Although the causes of type 2 haven't been clear, it's known that the disease runs in families, suggesting a genetic component. Also, while type 2 is strongly linked to increased weight, not everyone who is overweight gets type 2 diabetes.
And, that's what got the researchers searching for another factor. Winer explained that excess weight has been linked to inflammation, which can cause the immune system to react.
As visceral fat (abdominal fat) expands, it eventually runs out of room, explained Winer. At that point, the fat cells may become stressed and inflamed, and eventually the cells die. When that happens, immune system cells known as macrophages come to sweep up the mess.
Other immune system cells, known as T-cells and B-cells, also respond to the stressed or dying cells. But, these cells are the ones that create specific antibodies to remember a threat to the body. For example, these are the cells responsible for creating immunity when you're exposed to a certain flu virus.
In this case, however, instead of creating antibodies against a foreign substance, immune system cells -- especially the B cells -- create antibodies against fat cells. Those antibodies then start attacking the fat cells, making them insulin resistant and hindering their ability to process fatty acids. In addition to type 2 diabetes, this onslaught against the fat cells is associated with fatty liver disease, high cholesterol and high blood pressure, according to the researchers.

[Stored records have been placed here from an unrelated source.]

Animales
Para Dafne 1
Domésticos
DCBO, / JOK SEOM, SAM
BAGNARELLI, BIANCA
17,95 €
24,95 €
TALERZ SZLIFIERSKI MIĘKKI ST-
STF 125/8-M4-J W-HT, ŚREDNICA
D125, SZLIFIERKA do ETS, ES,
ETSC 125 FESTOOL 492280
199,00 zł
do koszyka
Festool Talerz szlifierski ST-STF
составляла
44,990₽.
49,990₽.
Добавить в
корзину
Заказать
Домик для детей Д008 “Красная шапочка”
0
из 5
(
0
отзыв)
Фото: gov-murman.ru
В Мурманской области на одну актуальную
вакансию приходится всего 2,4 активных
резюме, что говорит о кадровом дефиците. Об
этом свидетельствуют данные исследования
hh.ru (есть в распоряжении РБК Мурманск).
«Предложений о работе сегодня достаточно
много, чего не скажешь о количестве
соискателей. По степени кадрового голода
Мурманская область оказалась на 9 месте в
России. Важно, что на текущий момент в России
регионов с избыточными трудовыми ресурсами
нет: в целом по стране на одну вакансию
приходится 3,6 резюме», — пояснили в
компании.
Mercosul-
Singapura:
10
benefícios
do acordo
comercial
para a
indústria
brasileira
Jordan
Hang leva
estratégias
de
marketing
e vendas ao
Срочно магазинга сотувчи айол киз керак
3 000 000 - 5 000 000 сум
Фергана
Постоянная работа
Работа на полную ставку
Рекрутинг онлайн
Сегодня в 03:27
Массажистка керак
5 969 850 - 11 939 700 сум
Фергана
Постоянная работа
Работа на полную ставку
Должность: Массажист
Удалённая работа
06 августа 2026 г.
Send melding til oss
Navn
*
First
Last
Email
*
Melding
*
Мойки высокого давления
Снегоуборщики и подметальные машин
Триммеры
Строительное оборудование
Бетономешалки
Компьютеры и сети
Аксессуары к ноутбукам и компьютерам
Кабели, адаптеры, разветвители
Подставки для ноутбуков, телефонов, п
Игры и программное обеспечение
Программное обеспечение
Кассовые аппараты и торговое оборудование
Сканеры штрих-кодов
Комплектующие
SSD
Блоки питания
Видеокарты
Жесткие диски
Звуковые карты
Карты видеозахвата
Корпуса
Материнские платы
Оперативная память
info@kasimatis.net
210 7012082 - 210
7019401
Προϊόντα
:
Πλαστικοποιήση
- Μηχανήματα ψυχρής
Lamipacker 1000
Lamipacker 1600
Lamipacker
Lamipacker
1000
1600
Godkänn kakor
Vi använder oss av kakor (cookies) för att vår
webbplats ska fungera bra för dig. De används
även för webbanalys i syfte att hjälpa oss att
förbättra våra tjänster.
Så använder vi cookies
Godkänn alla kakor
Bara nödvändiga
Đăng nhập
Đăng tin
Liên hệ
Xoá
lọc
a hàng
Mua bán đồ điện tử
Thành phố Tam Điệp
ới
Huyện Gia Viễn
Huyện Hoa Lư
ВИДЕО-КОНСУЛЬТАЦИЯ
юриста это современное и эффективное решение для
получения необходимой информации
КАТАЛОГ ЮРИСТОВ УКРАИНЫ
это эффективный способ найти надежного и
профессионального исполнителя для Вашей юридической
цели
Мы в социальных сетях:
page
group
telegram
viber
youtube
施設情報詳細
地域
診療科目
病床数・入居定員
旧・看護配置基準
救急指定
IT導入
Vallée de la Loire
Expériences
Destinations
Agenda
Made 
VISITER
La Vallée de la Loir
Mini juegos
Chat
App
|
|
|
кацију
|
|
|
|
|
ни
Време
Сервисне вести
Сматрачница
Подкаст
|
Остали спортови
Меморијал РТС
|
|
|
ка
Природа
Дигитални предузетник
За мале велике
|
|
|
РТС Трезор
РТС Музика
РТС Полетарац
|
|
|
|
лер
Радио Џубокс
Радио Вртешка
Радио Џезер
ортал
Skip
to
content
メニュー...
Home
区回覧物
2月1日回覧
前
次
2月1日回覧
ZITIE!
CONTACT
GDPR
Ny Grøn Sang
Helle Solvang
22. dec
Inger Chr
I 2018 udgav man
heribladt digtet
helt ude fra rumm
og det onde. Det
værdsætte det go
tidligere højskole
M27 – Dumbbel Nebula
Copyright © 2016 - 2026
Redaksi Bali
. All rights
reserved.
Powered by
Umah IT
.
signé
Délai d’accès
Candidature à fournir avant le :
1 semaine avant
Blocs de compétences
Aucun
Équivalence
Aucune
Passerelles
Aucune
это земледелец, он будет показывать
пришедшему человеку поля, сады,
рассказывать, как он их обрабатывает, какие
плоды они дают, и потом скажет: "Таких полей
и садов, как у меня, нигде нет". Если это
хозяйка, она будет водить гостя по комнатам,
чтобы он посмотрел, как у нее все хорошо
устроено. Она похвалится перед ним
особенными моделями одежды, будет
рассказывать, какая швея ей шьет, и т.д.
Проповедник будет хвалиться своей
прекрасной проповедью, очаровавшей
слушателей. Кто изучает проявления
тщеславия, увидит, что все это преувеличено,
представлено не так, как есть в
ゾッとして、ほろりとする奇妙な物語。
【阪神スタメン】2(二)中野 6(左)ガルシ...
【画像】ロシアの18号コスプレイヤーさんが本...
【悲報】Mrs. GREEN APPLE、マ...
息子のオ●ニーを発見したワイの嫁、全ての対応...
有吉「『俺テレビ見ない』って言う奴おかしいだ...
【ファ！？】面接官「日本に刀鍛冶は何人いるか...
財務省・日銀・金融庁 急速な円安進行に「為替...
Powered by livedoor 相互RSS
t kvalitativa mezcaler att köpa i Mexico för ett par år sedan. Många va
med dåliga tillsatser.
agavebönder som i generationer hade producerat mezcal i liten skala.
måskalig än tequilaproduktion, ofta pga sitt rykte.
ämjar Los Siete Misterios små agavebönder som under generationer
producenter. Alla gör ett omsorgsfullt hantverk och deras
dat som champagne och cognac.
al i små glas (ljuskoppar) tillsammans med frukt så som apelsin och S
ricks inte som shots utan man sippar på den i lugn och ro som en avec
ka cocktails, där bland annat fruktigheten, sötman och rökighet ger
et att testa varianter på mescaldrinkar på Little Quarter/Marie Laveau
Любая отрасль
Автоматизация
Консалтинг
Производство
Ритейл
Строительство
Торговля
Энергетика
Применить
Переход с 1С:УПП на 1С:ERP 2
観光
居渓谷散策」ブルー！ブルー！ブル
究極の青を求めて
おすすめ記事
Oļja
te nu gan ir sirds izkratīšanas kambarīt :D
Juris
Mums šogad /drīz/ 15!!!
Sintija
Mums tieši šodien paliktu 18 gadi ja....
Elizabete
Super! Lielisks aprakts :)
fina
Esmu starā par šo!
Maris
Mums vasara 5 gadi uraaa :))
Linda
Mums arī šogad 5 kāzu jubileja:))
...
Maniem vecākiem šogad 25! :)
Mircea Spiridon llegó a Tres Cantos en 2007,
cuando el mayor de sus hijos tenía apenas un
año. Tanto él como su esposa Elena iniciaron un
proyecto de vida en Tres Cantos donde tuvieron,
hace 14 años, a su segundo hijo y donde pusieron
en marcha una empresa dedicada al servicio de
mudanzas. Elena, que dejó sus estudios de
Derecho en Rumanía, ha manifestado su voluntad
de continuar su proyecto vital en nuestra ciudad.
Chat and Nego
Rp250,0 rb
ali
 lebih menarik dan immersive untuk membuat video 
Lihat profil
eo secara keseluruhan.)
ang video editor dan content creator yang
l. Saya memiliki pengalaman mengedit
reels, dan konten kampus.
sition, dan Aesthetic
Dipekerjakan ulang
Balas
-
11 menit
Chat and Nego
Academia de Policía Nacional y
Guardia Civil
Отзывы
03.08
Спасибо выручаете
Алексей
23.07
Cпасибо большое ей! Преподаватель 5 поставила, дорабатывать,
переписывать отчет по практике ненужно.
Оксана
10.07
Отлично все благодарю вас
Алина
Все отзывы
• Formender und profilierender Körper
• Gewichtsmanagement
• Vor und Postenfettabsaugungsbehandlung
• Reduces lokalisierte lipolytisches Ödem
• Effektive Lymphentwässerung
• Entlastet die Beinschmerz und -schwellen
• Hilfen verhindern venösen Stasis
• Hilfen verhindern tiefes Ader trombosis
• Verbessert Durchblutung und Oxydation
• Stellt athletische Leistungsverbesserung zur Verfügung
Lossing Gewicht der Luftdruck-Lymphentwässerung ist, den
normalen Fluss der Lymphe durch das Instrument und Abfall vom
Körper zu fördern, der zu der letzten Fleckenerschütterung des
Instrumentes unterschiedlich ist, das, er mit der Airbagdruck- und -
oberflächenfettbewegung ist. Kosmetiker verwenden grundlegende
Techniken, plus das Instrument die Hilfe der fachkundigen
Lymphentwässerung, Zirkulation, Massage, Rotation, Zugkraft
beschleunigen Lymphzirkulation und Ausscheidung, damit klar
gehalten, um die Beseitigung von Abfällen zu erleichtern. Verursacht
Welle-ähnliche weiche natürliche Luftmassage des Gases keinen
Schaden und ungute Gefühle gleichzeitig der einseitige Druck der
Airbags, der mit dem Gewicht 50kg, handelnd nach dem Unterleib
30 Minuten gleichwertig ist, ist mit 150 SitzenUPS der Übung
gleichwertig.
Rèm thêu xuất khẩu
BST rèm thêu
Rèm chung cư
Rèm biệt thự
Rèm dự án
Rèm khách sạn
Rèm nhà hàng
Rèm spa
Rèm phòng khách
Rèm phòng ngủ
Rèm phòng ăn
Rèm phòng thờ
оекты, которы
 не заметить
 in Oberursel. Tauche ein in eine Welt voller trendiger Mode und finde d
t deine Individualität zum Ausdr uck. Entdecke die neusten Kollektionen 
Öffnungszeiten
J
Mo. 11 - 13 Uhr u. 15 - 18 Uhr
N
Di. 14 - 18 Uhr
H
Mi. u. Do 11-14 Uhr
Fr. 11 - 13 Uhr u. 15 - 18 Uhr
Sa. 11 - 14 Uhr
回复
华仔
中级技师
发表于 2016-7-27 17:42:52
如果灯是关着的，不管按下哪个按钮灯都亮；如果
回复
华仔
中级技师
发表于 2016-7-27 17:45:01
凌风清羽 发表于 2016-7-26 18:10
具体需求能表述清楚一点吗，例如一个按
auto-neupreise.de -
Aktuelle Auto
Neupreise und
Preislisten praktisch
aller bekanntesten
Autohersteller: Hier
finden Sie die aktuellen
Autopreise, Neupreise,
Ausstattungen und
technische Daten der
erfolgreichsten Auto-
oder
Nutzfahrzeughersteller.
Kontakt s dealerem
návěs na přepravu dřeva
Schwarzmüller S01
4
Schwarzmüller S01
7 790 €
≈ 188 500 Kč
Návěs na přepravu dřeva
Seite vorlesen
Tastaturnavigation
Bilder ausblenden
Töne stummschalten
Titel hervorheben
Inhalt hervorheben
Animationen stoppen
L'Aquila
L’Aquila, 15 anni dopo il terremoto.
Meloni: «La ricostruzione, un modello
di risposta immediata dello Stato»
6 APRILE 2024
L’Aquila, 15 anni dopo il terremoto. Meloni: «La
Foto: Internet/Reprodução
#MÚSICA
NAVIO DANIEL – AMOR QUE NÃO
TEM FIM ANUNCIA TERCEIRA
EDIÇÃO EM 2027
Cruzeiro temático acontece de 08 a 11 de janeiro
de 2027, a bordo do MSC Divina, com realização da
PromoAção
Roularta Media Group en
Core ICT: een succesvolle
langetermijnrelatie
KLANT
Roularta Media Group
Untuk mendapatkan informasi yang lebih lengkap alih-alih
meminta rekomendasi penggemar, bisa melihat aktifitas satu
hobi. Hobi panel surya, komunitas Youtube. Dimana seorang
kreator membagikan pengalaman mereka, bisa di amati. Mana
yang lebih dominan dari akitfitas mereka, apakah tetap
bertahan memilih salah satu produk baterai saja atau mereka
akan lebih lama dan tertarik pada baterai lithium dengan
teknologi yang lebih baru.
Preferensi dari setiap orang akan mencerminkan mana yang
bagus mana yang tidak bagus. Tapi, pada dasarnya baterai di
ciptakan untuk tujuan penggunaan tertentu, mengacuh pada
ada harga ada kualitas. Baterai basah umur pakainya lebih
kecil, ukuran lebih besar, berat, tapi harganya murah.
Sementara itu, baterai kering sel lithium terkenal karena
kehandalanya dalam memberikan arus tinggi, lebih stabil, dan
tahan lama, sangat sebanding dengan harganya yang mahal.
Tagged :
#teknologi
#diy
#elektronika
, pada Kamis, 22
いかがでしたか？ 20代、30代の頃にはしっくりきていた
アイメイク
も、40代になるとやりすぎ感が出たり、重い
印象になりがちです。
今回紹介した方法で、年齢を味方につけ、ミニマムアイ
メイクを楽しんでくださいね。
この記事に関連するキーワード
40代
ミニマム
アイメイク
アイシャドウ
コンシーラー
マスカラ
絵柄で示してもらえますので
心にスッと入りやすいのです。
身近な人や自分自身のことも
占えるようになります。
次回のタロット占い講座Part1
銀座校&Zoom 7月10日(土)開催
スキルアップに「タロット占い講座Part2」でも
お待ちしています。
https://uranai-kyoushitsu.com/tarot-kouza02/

In the current study, the researchers fed mice that weren't yet insulin-resistant a high-fat diet (60 percent fat). At weeks six and seven, the researchers gave some of the mice a drug called anti-CD20 (in humans, the drug is known as rituximab), and the others received no treatment. Mice given the drug didn't develop insulin resistance, and their blood sugar levels were normal. The control mice all became insulin-resistant, according to Winer.
The researchers also tested blood samples from 32 obese humans. Half had insulin resistance. Those who were insulin-resistant had a distinct set of antibodies compared to the antibodies found in those without insulin resistance. Winer said this suggests the possibility of developing a vaccine for type 2 diabetes based on what appear to be protective antibodies in those who are obese but not insulin-resistant.